Büyük ihtimalle yapımcıların ilgisizliğinden... Çünkü Türkiye'de eli ayağı düzgün bir korku filmi çektiğiniz zaman çok pahalıya mal oluyor. Hikaye anlatmıyoruz, hikayeyi karelerle, kurduğumuz kadrajlarla besliyoruz. Sadece göz hizasında kamere kullanarak korku filmi çekilmez. Alt açılar, üst açılar, özel hareketler ve özel efektler gerekir. Bu da yapımcıya direkt para olarak geri döner. Sanırım yapımcılar, bir tane yıldız oyuncu oynatalım komedi filmi olsun, 500 binimi garantileyeyim, 200 milyarımı da sinemadan alayım fikrine daha sıcak bakıyorlar. Çünkü korkulan sorulara el attığınız zamanda, cesur insanlar destekliyor sizi deyip alkışlamakla yetiniyorlar. İnsanlar böyle filmleri severlerse hep böyle filmler isterler, bu da bize pahalıya gelir diyorlar. Ben o yüzden köylü komedisi yerine metropolitan trajedisi üzerine film çektim.
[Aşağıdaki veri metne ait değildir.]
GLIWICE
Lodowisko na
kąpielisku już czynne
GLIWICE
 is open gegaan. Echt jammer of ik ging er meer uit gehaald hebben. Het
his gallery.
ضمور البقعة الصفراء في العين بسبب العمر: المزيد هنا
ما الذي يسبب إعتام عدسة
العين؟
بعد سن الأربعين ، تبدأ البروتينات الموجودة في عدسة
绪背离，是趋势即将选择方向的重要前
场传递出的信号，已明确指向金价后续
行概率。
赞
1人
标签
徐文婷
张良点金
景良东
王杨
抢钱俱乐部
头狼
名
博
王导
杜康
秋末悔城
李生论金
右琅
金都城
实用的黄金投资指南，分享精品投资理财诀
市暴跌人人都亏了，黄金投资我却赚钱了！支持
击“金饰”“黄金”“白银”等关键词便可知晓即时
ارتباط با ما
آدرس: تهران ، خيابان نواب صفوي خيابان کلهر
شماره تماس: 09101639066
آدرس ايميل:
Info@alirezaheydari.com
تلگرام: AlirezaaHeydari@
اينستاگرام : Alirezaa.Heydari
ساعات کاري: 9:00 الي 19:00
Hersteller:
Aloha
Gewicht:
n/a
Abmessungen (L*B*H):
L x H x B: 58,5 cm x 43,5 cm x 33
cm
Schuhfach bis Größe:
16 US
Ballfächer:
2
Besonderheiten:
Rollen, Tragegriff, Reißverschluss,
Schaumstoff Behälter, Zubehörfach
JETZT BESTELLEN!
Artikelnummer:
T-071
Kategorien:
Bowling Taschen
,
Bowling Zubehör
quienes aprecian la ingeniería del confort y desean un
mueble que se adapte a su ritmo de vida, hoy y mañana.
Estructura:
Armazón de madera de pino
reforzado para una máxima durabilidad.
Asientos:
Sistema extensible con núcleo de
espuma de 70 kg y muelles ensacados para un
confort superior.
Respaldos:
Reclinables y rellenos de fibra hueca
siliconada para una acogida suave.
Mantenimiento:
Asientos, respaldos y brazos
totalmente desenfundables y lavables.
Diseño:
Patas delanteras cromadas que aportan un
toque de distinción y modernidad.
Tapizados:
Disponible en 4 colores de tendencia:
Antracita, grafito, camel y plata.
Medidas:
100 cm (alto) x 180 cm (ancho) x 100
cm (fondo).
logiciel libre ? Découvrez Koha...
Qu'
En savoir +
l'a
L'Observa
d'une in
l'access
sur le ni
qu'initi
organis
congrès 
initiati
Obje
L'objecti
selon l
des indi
Korku filmi çekmeye devam edecek misiniz?
Bu garip bir durum. Ben normal senaryo yazmaya başlıyorum, bir bakıyorum kızın kafası kopmuş. Bundan kurtulursam gerçekten çok güzel bir hikayem var. Birazcık da, maliyet olarak yüksek bir hikaye. Onun için para bulabilirsem bayağı da yankı uyandıracağına inanıyorum. Korku değil, ağır şekilde trajedi ve drama olacak.
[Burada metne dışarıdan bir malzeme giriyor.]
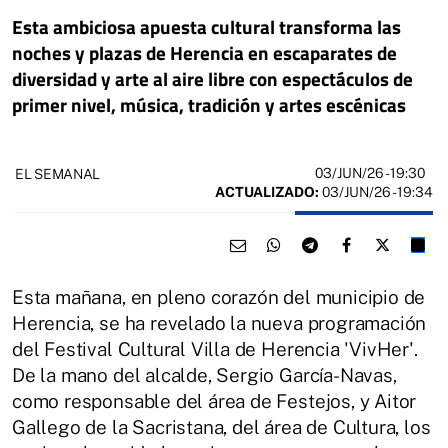
Esta ambiciosa apuesta cultural transforma las
noches y plazas de Herencia en escaparates de
diversidad y arte al aire libre con espectáculos de
primer nivel, música, tradición y artes escénicas
03/JUN/26
- 19:30
EL SEMANAL
ACTUALIZADO:
03/JUN/26 - 19:34
Esta mañana, en pleno corazón del municipio de
Herencia, se ha revelado la nueva programación
del Festival Cultural Villa de Herencia 'VivHer'.
De la mano del alcalde, Sergio García-Navas,
como responsable del área de Festejos, y Aitor
Gallego de la Sacristana, del área de Cultura, los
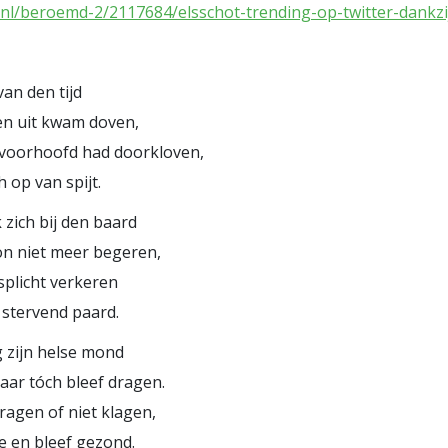
.nl/beroemd-2/2117684/elsschot-trending-op-twitter-dankzi
an den tijd
ken uit kwam doven,
voorhoofd had doorkloven,
h op van spijt.
 zich bij den baard
on niet meer begeren,
splicht verkeren
 stervend paard.
g zijn helse mond
aar tóch bleef dragen.
vragen of niet klagen,
de en bleef gezond.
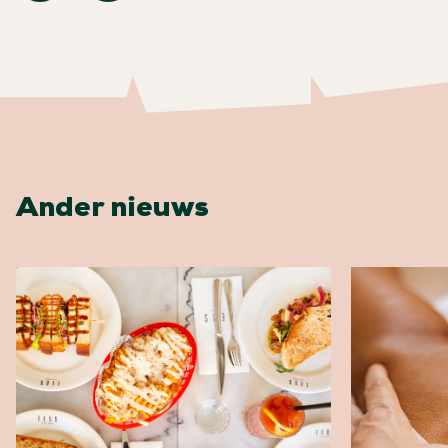
Ander nieuws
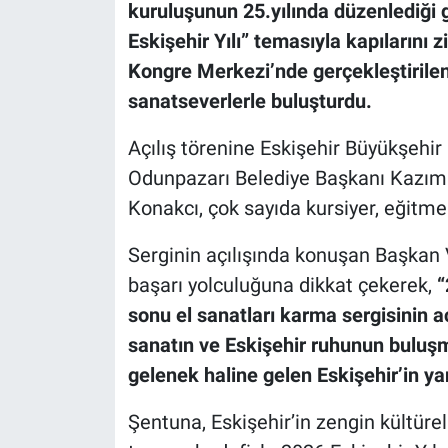
kuruluşunun 25.yılında düzenlediği 
Eskişehir Yılı” temasıyla kapılarını z
Kongre Merkezi’nde gerçekleştirilen s
sanatseverlerle buluşturdu.
Açılış törenine Eskişehir Büyükşehir
Odunpazarı Belediye Başkanı Kazım K
Konakcı, çok sayıda kursiyer, eğitme
Serginin açılışında konuşan Başkan V
başarı yolculuğuna dikkat çekerek,
“
sonu el sanatları karma sergisinin aç
sanatın ve Eskişehir ruhunun buluşm
gelenek haline gelen Eskişehir’in ya
Şentuna, Eskişehir’in zengin kültüre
Son yıllarda sizin gibi yeni yönetmenler Türk sinemasında ilk filmlerini çekmeye başladı. Türk sinemasındaki bu değişimi nasıl yorumluyorsunuz?
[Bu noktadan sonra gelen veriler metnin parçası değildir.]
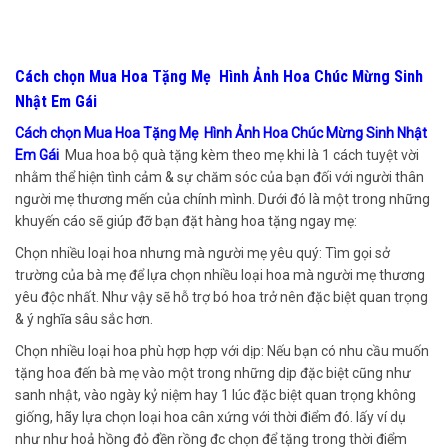
Cách chọn Mua Hoa Tặng Mẹ Hình Ảnh Hoa Chúc Mừng Sinh
Nhật Em Gái
Cách chọn Mua Hoa Tặng Mẹ Hình Ảnh Hoa Chúc Mừng Sinh Nhật
Em Gái
Mua hoa bộ quà tặng kèm theo mẹ khi là 1 cách tuyệt vời
nhằm thể hiện tình cảm & sự chăm sóc của bạn đối với người thân
người mẹ thương mến của chính mình. Dưới đó là một trong những
khuyến cáo sẽ giúp đỡ bạn đặt hàng hoa tặng ngay mẹ:
Chọn nhiều loại hoa nhưng mà người mẹ yêu quý: Tìm gọi sở
trường của bà mẹ để lựa chọn nhiều loại hoa mà người mẹ thương
yêu độc nhất. Như vậy sẽ hỗ trợ bó hoa trở nên đặc biệt quan trọng
& ý nghĩa sâu sắc hơn.
Chọn nhiều loại hoa phù hợp hợp với dịp: Nếu bạn có nhu cầu muốn
tặng hoa đến bà mẹ vào một trong những dịp đặc biệt cũng như
sanh nhật, vào ngày kỷ niệm hay 1 lúc đặc biệt quan trọng không
giống, hãy lựa chọn loại hoa cân xứng với thời điểm đó. lấy ví dụ
như như hoả hồng đỏ đền rồng đc chọn để tặng trong thời điểm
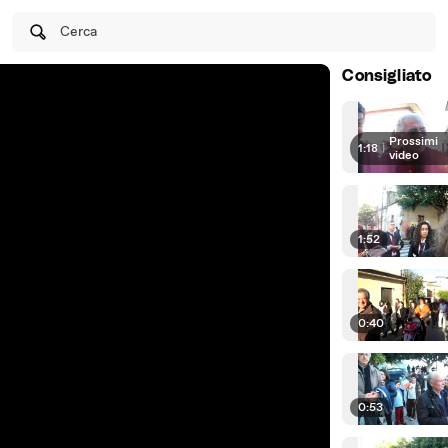
Cerca
Consigliato
Prossimi
1:18
|
video
1:52
0:40
0:53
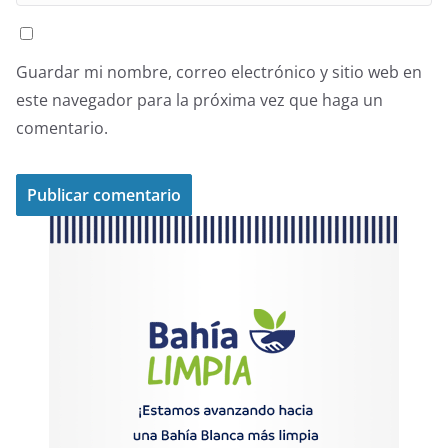
Guardar mi nombre, correo electrónico y sitio web en
este navegador para la próxima vez que haga un
comentario.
Türk sineması kabuk değişimlerinden birini yaşıyor. Artık eli ayağı düzgün bir şekilde sinema-televizyon eğitimi veriliyor. İnternet sayesinde her şeye ulaşabiliyoruz. Evde bile kaba kurguyu yapabilecek teknolojiye ulaştık. Bu da yeni insanlara imkan veriyor. Olumlu bir şey. Çünkü sanat herkes tarafından yapılabildiğinde daha fazla ilgi görüyor. Hani evde kötü olsa da resim yaptığım zaman, duvardaki resmin değerini daha fazla anlıyorum. Gitarı elime alıp çalamadığım zaman, çalan müzisyeni daha iyi anlıyorum. Aynı şekilde sinemayı da evde kaba kurgusuyla, her biçimiyle çektikten ve zorluğunu anladıktan sonra, eleştiriler daha yere basacaktır diye düşünüyorum.

Son olarak Antalya Film Festivali ile ilgili düşüncelerinizi merak ediyorum.
Jüri kabustu, gerisi şahaneydi. Ben dört dalda Altın Portakal bekliyordum. Birincisi en iyi görsel efekt. En iyi görsel efekt, içinde animasyon olan bir filme gitti. Görsel efekt öyle bir şey değildir. En iyi kadın oyuncuyu beğenmedim ama Ömer Uğur'un filmini çok beğendim. En iyi müzik, içinde müzik olmayan filme, en iyi kurgu Nuri Bilge Ceylan'ın dediği gibi üç yüz planla bağlanmış filme gitti. Ortalama bin 200 plandır, bizim filmimizde ise 3 bin plan vardı. Genç bir sinemacısın, hakkını yiyorlar. Bu ayıp bir şey. En iyi filmi beklemiyordum, en iyi yönetmeni verebilecek delikanlı da yok. Zaten genç yönetmene geçen yıl ödül verdiler, ortalık karıştı.

Biray DALKIRAN
"Araf", reklam filmleri ve video klipleri çekerek yaşamını sürdüren Yönetmen Biray Dalkıran'ın ilk uzun metrajlı filmi. Yurtdışı ve yurtiçinde pek çok ödül almış genç yönetmen Dalkıran, filminde yüze yakın efektin kullanmış. "Araf", genç bir çiftin hayatını kâbusa çeviren doğa üstü olayları konu alıyor. Filmin öyküsü de gerçek bir hikâyeden esinlenerek yazılmış.